- TO DO: Rewrite the listing from its first line through the line containing "gouvernement a mis", inclusive, replacing "dispositif" with "mécanisme" and leaving everything else unchanged.

[Stored records]
════════
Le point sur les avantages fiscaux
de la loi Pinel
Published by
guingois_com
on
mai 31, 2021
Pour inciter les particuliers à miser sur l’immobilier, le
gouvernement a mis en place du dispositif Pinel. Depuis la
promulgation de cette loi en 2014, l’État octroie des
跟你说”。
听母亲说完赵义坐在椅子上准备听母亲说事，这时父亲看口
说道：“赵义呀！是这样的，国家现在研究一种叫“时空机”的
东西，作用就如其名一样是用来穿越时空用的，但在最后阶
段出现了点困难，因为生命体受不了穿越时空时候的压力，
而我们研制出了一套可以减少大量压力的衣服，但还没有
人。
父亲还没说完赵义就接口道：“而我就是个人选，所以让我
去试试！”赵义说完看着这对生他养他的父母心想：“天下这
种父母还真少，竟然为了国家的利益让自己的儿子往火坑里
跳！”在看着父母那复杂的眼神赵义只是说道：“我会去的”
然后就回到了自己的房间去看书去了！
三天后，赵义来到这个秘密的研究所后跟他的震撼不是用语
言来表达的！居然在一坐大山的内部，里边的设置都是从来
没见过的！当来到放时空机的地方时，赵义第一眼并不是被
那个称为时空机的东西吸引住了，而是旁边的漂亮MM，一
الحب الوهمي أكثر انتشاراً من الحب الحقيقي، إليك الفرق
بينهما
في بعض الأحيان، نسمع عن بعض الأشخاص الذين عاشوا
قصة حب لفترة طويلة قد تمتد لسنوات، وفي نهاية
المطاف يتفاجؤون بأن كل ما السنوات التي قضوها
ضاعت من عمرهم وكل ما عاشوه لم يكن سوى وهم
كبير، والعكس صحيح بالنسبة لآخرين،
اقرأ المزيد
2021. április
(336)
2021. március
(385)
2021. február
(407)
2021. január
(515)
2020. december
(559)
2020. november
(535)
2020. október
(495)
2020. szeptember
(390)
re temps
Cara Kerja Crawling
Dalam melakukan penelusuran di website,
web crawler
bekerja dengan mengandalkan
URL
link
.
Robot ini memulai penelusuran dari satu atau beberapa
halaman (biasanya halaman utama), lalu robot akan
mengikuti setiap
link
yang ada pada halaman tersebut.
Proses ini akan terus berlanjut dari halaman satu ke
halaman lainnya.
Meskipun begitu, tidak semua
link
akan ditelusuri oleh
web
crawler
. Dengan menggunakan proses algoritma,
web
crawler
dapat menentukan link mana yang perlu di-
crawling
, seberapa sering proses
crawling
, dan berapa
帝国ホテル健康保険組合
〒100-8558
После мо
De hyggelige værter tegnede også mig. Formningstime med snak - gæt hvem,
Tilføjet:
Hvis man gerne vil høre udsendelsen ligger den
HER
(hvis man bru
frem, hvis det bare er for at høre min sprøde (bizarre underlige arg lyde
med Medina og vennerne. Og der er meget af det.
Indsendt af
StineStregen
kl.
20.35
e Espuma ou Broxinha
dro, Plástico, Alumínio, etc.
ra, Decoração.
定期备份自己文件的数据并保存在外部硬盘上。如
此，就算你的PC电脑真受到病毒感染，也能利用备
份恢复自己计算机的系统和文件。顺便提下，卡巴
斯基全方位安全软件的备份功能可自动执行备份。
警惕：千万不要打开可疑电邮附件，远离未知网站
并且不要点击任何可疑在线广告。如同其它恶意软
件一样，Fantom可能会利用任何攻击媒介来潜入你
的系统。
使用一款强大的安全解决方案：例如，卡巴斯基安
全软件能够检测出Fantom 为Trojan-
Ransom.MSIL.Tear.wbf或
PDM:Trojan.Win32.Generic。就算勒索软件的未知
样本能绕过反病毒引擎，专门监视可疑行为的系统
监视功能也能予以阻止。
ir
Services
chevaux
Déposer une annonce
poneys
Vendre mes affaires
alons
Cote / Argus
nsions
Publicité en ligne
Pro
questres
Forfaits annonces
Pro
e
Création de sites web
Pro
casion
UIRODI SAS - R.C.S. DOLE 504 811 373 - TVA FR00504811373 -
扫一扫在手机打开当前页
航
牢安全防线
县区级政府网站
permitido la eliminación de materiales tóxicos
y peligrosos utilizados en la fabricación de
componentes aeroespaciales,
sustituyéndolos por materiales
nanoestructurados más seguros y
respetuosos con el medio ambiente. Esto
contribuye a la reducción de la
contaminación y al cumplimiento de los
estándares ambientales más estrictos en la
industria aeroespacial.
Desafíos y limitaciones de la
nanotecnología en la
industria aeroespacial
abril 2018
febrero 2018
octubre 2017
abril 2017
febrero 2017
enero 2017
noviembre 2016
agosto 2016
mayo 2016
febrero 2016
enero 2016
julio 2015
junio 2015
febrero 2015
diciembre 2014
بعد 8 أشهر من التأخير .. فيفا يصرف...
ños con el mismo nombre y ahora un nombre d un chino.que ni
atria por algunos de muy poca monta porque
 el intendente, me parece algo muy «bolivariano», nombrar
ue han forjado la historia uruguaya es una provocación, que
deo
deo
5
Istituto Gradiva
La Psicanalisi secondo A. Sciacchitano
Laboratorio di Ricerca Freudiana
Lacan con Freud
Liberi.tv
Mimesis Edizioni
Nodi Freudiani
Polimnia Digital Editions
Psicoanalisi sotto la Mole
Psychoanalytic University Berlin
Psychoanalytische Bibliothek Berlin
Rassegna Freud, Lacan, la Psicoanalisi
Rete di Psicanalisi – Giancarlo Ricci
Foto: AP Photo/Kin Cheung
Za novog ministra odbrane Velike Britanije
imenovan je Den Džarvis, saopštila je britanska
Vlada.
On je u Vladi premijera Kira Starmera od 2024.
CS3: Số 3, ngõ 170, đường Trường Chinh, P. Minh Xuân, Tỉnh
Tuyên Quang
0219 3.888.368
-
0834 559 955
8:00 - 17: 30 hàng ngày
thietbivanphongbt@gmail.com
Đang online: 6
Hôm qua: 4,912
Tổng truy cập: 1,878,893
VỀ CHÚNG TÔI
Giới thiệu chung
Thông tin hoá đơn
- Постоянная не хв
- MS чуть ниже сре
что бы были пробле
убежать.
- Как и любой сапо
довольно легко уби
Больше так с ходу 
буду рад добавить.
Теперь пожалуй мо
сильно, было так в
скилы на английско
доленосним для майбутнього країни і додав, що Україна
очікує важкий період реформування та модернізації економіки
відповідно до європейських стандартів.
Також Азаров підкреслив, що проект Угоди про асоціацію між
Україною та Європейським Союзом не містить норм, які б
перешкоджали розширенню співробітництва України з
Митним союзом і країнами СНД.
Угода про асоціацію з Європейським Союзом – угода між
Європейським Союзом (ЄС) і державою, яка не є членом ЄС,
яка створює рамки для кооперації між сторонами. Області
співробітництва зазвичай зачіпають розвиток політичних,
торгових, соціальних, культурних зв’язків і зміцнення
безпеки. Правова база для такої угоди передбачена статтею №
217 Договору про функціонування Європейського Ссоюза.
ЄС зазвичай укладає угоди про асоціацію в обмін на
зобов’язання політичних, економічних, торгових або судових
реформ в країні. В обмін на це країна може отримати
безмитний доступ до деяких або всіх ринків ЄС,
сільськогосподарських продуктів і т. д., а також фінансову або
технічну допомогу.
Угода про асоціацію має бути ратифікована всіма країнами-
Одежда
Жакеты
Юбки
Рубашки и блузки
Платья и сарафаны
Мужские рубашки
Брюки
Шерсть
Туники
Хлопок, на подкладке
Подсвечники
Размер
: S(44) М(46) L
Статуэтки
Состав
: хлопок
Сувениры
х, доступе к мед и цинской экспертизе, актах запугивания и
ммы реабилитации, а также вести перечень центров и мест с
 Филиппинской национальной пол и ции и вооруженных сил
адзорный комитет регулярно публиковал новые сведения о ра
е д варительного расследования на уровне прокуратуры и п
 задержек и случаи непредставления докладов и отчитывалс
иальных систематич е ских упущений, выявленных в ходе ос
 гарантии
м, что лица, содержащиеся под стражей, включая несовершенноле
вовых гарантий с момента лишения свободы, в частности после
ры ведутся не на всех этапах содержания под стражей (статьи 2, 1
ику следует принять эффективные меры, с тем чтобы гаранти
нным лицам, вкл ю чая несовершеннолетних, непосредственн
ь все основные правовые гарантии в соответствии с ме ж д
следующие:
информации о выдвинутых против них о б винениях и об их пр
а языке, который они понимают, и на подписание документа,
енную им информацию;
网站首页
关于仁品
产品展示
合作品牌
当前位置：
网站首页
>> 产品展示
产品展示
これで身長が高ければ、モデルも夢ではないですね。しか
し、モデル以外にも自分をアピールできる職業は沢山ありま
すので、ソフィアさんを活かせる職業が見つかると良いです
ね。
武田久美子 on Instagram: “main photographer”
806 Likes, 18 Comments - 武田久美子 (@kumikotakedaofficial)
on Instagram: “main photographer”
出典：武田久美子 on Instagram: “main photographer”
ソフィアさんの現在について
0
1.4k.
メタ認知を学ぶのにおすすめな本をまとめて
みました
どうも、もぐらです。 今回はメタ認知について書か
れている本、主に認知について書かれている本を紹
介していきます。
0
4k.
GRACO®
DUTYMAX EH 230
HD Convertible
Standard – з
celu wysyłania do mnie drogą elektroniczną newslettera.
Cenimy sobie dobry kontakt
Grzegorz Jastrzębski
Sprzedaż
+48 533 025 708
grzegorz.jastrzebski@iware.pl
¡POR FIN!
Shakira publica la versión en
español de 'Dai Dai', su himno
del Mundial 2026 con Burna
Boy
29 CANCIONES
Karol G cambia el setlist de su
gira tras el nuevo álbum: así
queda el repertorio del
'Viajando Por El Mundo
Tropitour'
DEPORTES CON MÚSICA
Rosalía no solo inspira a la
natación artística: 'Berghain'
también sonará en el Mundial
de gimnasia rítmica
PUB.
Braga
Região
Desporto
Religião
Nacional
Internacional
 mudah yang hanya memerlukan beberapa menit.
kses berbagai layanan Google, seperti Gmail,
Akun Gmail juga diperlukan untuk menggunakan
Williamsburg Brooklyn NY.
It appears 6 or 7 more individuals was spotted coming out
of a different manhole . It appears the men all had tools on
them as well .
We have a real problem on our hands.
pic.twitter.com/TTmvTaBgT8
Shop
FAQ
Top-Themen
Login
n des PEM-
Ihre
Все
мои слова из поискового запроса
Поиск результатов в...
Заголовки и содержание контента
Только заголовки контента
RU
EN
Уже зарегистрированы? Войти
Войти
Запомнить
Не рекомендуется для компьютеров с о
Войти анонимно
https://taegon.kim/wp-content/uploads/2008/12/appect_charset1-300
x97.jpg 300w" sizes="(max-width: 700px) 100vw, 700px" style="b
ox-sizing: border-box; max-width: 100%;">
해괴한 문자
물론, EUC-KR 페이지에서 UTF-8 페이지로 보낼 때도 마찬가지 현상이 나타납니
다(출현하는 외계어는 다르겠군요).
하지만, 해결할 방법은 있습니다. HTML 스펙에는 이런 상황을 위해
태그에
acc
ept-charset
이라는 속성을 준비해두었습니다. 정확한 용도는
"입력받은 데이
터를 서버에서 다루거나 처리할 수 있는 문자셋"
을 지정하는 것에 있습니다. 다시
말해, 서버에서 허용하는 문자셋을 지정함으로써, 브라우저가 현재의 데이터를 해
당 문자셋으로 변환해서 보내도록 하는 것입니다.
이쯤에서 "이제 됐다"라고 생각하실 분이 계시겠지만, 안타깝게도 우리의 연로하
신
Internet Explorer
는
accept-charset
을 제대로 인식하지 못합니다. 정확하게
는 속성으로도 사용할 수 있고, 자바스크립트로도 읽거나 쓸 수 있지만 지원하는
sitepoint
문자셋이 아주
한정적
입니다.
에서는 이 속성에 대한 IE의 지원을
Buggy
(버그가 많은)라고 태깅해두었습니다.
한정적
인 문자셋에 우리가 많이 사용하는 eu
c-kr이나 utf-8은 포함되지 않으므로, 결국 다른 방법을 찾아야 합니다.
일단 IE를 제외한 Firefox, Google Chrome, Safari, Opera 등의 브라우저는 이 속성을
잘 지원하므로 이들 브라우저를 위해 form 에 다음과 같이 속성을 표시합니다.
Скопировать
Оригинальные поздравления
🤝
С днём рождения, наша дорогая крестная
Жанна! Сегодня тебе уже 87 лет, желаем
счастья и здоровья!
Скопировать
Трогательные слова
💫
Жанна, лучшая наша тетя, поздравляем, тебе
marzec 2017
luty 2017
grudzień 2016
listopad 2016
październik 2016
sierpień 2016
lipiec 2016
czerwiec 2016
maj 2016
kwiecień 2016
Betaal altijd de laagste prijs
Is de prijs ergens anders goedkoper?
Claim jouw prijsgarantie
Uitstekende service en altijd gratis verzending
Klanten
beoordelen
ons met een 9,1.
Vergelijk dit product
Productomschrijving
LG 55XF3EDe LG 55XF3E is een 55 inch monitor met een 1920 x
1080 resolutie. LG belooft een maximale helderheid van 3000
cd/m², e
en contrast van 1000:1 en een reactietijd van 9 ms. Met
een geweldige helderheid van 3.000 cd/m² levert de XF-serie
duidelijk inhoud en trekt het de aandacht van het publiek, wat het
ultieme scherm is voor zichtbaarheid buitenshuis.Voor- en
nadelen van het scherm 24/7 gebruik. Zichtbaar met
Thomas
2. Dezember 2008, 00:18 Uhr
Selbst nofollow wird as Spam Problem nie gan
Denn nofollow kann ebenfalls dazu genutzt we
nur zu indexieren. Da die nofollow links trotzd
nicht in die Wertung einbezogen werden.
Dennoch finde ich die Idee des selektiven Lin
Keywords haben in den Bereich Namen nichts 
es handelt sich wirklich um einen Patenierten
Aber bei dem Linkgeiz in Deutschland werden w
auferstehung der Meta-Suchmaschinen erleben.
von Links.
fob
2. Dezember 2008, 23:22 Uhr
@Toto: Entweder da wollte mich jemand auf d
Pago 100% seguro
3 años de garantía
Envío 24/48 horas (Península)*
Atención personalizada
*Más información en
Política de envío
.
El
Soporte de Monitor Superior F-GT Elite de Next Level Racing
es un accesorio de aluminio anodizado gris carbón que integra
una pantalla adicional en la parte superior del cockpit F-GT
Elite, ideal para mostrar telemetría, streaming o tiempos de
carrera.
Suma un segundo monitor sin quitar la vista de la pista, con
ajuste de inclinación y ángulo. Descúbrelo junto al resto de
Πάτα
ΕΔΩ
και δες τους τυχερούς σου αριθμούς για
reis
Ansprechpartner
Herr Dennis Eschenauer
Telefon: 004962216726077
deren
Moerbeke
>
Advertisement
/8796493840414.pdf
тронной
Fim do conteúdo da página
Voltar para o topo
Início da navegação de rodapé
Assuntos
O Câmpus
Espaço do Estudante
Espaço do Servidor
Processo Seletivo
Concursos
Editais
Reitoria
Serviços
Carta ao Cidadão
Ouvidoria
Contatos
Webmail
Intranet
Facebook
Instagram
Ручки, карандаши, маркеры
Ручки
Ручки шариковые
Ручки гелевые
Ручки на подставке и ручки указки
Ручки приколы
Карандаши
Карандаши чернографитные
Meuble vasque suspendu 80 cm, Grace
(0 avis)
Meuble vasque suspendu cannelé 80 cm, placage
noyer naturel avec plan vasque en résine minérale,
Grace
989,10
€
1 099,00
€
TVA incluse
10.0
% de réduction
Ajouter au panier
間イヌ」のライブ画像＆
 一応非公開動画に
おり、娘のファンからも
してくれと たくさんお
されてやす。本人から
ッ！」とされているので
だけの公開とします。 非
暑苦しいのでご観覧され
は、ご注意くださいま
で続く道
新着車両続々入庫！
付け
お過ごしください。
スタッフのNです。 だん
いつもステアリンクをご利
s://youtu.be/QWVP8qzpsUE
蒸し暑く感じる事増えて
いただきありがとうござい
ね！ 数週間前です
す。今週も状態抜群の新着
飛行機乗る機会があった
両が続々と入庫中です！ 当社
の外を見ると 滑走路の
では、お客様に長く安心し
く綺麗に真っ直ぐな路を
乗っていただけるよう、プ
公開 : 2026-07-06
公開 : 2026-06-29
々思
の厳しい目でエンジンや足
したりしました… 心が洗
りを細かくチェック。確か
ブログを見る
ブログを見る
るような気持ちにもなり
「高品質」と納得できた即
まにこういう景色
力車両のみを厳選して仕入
════════
- ANSWER:
Le point sur les avantages fiscaux
de la loi Pinel
Published by
guingois_com
on
mai 31, 2021
Pour inciter les particuliers à miser sur l’immobilier, le
gouvernement a mis en place du mécanisme Pinel. Depuis la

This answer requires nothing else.